··· SUPPLIED TEXT ···

If you hit a bicyclist with your car, you may be held liable for the injuries, damages and losses sustained by the victim. While you may have sustained property damage and injuries as a result of the collision, it is important that you also prepare to defend your rights and become familiar with bicycle laws in your city and state as well as insurance coverage as it relates to your particular case. Under California law, motorists are required to share the roadway with bicyclists. Bicyclists have the same rights as drivers of other vehicles in California. However, they also have a responsibility to share the roadway safely with other vehicles. If you hit a bicyclist with your vehicle, here are a few things to consider.
The Damages a Cyclist Can Receive
If a bicyclist has been injured in a collision with your vehicle, it is likely that he or she has suffered serious injuries. Bicycle collisions often result in injuries such as head trauma, contusions, broken bones, internal organ damage and spinal injuries. In such cases, motorists can be held liable for any of the following damages in a bicycle accident case:
Cost of emergency care: This may include ambulance or air transportation, depending on the seriousness of the injuries as well as any immediate care and attention victims need or end up receiving in the emergency department.
Diagnostic expenses: This includes cost of x-rays, CT scans, MRIs or other tests that may be required to evaluate the victim's injuries.
Surgery-related expenses: If the victim requires surgeries after the crash, you may be liable for those costs as well. In cases where victims suffer serious head injuries such as bleeding in the brain or skull fractures, emergency surgery is often required.
Hospital bills: If the injuries are severe, victims may be hospitalized for several days until they can be moved to a rehabilitation facility. These costs could add up very quickly as well.
Cost of rehabilitation: Victims may require rehabilitative treatment such as physical therapy, occupational therapy and chiropractic care.
Ongoing care and treatment: In cases where a cyclist has suffered long-term disability or catastrophic injuries, he or she may require ongoing treatment as well as nursing care. These costs could add up to hundreds of thousands of dollars.
Medication and medical equipment: Damages in a bicycle accident also include prescription drug costs and expenses related to medical equipment.
Loss of income: In addition to lost income as a result of being unable to work, injured victims may also seek compensation for loss of earning capacity, particularly if the injuries result in long-term disabilities.
Pain and suffering: Injured bicyclists can also seek compensation for the physical pain and mental suffering endured as a result of the accident.
Be sure to view our Personal Injury Claim Calculator to learn more about what an injury claim might be entitled to, or simply fill out the form on this page to schedule a free consultation.
Motorists and bicyclists must share the roadway. According to California Vehicle Code Section 21200, bicyclists have the same rights and responsibilities as drivers of other vehicles. For example, bicyclists are required to follow traffic signs, obey posted speed limits, stop at stop signs and bike on the right-hand side of the road. However, if you hit a bicyclist with you car, the victim could make claims for damages ranging from property damage to serious personal injuries. If the bicyclist is killed in the collision, a family member or survivor of the decedent could file a wrongful death lawsuit against you.

···

Continue the article above on liability for hitting a bicyclist in California, starting after its last sentence.

··· SUPPLIED INFORMATION ···

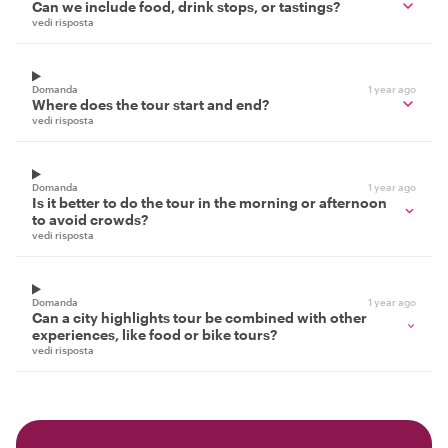
Can we include food, drink stops, or tastings?
vedi risposta
Domanda
1 year ago
Where does the tour start and end?
vedi risposta
Domanda
1 year ago
Is it better to do the tour in the morning or afternoon
to avoid crowds?
vedi risposta
Domanda
1 year ago
Can a city highlights tour be combined with other
experiences, like food or bike tours?
vedi risposta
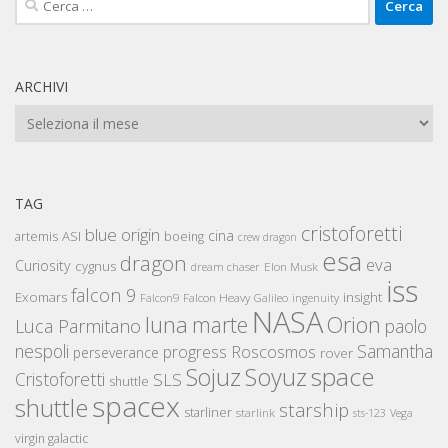
per:
ARCHIVI
Archivi
TAG
cristoforetti
blue origin
cina
artemis
ASI
boeing
crew dragon
esa
dragon
eva
Curiosity
cygnus
Elon Musk
dream chaser
iss
falcon 9
Exomars
insight
Falcon Heavy
Falcon9
Galileo
ingenuity
NASA
luna
marte
Orion
Luca Parmitano
paolo
nespoli
Samantha
Roscosmos
progress
perseverance
rover
space
Sojuz
Soyuz
Cristoforetti
SLS
shuttle
spacex
shuttle
starship
starliner
starlink
sts-123
Vega
virgin galactic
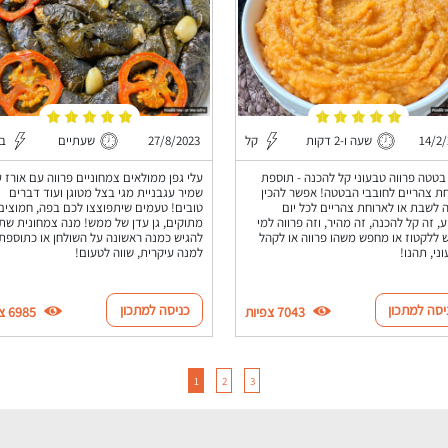
14/2
שעה ו-2 דקות
קל
27/8/2023
שעתיים
בי
בטטה פרווה טבעוני קל להכנה - תוספת
עלי גפן ממולאים צמחוניים פרווה עם אורז ע
ת צהריים לחובבי הבטטה! אפשר להכין
שמיר עגבניית מגי בצל מטוגן ועוד דברים
 לשבת או לארוחת צהריים לכל יום
טובים! טעמים שיתפוצצו לכם בפה, חמוצים
, זה קל להכנה, זה מהיר, וזה פרווה למי
מתוקים, גן עדן של ממש! מנה צמחונית שתו
 ללקטוז או מחפש משהו פרווה או לקהל
להגיש כמנה ראשונה על השולחן או כתוספת
ני, תהנו!
למנה עיקרית, שווה לטעום!
יסה למתכון
כניסה למתכון
7043 צפיות
6985 צפיות
1
2
3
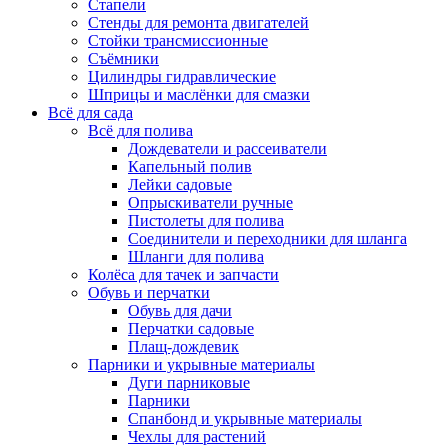
Стапели
Стенды для ремонта двигателей
Стойки трансмиссионные
Съёмники
Цилиндры гидравлические
Шприцы и маслёнки для смазки
Всё для сада
Всё для полива
Дождеватели и рассеиватели
Капельный полив
Лейки садовые
Опрыскиватели ручные
Пистолеты для полива
Соединители и переходники для шланга
Шланги для полива
Колёса для тачек и запчасти
Обувь и перчатки
Обувь для дачи
Перчатки садовые
Плащ-дождевик
Парники и укрывные материалы
Дуги парниковые
Парники
Спанбонд и укрывные материалы
Чехлы для растений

···

[TASK RESULT]:
Motorists would be well advised to keep share-the-lane laws in mind to prevent bicycle accidents:
- Drivers in California are required to give bicyclists at least 3 feet of clearance when passing them. Where 3 feet of clearance is not available because of roadway or traffic conditions, the driver must slow down and pass only when it is safe to do so.
- Both motorists and bicyclists are expected to use signals while switching lanes or turning. Bicyclists must use hand signals to indicate their intentions.
- Motorists should always maintain a safe distance from bicyclists at all times.
- Always look out for bicyclists before opening your car door.
- Always follow the rules of the road including yielding right of way and stopping for red lights and stop signs.
If you strike and injure a bicyclist, the law requires you to remain at the scene of the accident. If you leave the scene, you could be looking at a criminal felony hit-and-run charge, which could mean possible prison time and hefty fines.
Adhering to Traffic Laws
Both motorists and bicyclists are required to adhere to vehicle and bicycle traffic laws. This means everyone should obey posted speed limits. In addition, California's Basic Speed Law says that everyone should drive at a speed that is safe, given the traffic, roadway and weather conditions. Bicyclists must use hand signals and motorists should use turn signals while turning or changing lanes. Motorists should pass with care and only where allowed.
Bicycle Personal injury Claims
After a bicycle accident, in California, the victim has two years from the date of the accident to file a personal injury claim. However, in some cases, that time limit could be more or less. If the bicycle accident victim is a minor, the claim could be filed up to two years after he or she turns 18. If the injury claim is against a governmental entity such as a city, county or other government agency, a notice of claim must be filed within 180 days of the accident. Bicycle accidents have the potential to result in serious injuries. So, it is important that injured victims seek the counsel of an experienced Los Angeles bicycle accident attorney to obtain more information about the claim process. While a significant number of personal injury claims are settled or resolved out of court, some do go to trial. So, if you hit a bicyclist with your car, you should be prepared to defend yourself in court.
Insurance Company in a Bike Accident
If you strike and injure a bicyclist, your liability insurance will cover the cyclist's property damage and bodily injury as long as a determination is made that the driver was at fault. This means that if the driver is responsible for the crash, your car insurance will cover the cyclist's damages as it would in an accident involving any other vehicle. If the bicyclist is at fault, your liability insurance is not likely to cover the cyclist's damages because you may not be considered at fault. Other examples of cases where a cyclist may be found at fault is when they fail to signal properly, when they roll through a stop sign, ride the wrong way or fail to use the bike lane.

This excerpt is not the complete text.